Highlights & Insights¶
- Approximating Mutual Information with token-level cosine similarity is a clever engineering choice for the overlap reward. This non-parametric proxy avoids the instability of mutual information estimators in RL loops while effectively penalizing redundancy.
- Fixing the image and optimizing text is a pragmatic design. Text rewriting provides higher information density for optimization with lower computational costs compared to pixel-level optimization.
- The hybrid data recipe (Implicit + Explicit + Benign VQA) is crucial for balancing utility and security. Including VQAv2 samples prevents the "over-defense failure mode" where a model rejects all queries.

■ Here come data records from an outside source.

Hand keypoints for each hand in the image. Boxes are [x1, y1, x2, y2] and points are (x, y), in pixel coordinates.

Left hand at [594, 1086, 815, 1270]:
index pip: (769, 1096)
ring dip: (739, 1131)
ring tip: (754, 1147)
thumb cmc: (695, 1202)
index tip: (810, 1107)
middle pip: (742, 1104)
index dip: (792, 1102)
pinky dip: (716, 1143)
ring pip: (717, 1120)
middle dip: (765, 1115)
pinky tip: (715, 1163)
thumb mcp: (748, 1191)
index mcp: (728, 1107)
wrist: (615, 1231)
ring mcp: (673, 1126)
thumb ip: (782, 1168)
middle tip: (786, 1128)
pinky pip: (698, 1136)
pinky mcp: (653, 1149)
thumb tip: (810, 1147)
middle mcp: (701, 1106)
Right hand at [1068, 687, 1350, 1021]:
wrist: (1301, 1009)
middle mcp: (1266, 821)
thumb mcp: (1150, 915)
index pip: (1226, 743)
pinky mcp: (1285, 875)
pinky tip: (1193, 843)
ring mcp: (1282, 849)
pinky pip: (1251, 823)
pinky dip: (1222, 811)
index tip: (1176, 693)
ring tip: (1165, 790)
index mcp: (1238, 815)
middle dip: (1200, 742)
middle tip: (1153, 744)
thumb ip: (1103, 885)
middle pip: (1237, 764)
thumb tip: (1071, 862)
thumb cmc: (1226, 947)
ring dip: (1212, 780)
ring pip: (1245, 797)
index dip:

- The "individually safe + jointly malicious" threat model provides a methodological shift for the multimodal security community, highlighting the ceiling of single-modal guards.
Limitations & Future Work¶
- ImpForge training costs are relatively high due to PPO and multi-reward tuning, with sensitive reward weights.
- Implicit data generation depends on seed data (BeaverTails); limited seed distributions may lead to defense gaps in new malicious categories.
- As a binary classifier, CrossGuard does not provide explanations for rejections, which may be required in industrial deployments.
- Deployment latency: Running LLaVA-7B + LoRA as a pre-filter adds overhead; distillation into smaller guards is a potential future direction.
Related Work & Insights¶
- Vs. Wang et al. 2025a (SIUO): SIUO identified the threat; this work provides the solution through RL-based data generation.
- Vs. Llama-Guard3-Vision / LlavaGuard: These models fail against implicit attacks (50-90% ASR). This work proves that existing architectures are sufficient if the training data includes implicit samples.
- Vs. Ge et al. 2024 / Perez et al. 2022: While prior works applied RL red-teaming to text LLMs, this work extends it to cross-modal implicit attacks with a 3-reward system.
- Vs. JailDAM / HiddenDetect: These rely on hidden state or prompt perturbations, often at the cost of utility. CrossGuard solves this trade-off using data and dual-backbone SFT.
Rating¶
- Novelty: ⭐⭐⭐⭐⭐ First expansion of RL red-teaming to joint-modal implicit attacks with an elegant 3-reward design.
- Experimental Thoroughness: ⭐⭐⭐⭐⭐ Comprehensive evaluation across 5 safety benchmarks, utility tests, and OOD assessment.
- Writing Quality: ⭐⭐⭐⭐ Clear visualization of threats in Figure 1, though some LaTeX formulas in the text required cross-referencing with the appendix.
- Value: ⭐⭐⭐⭐⭐ Released code and dual artifacts (guard + generator) provide a high-value tool for the MLLM safety community.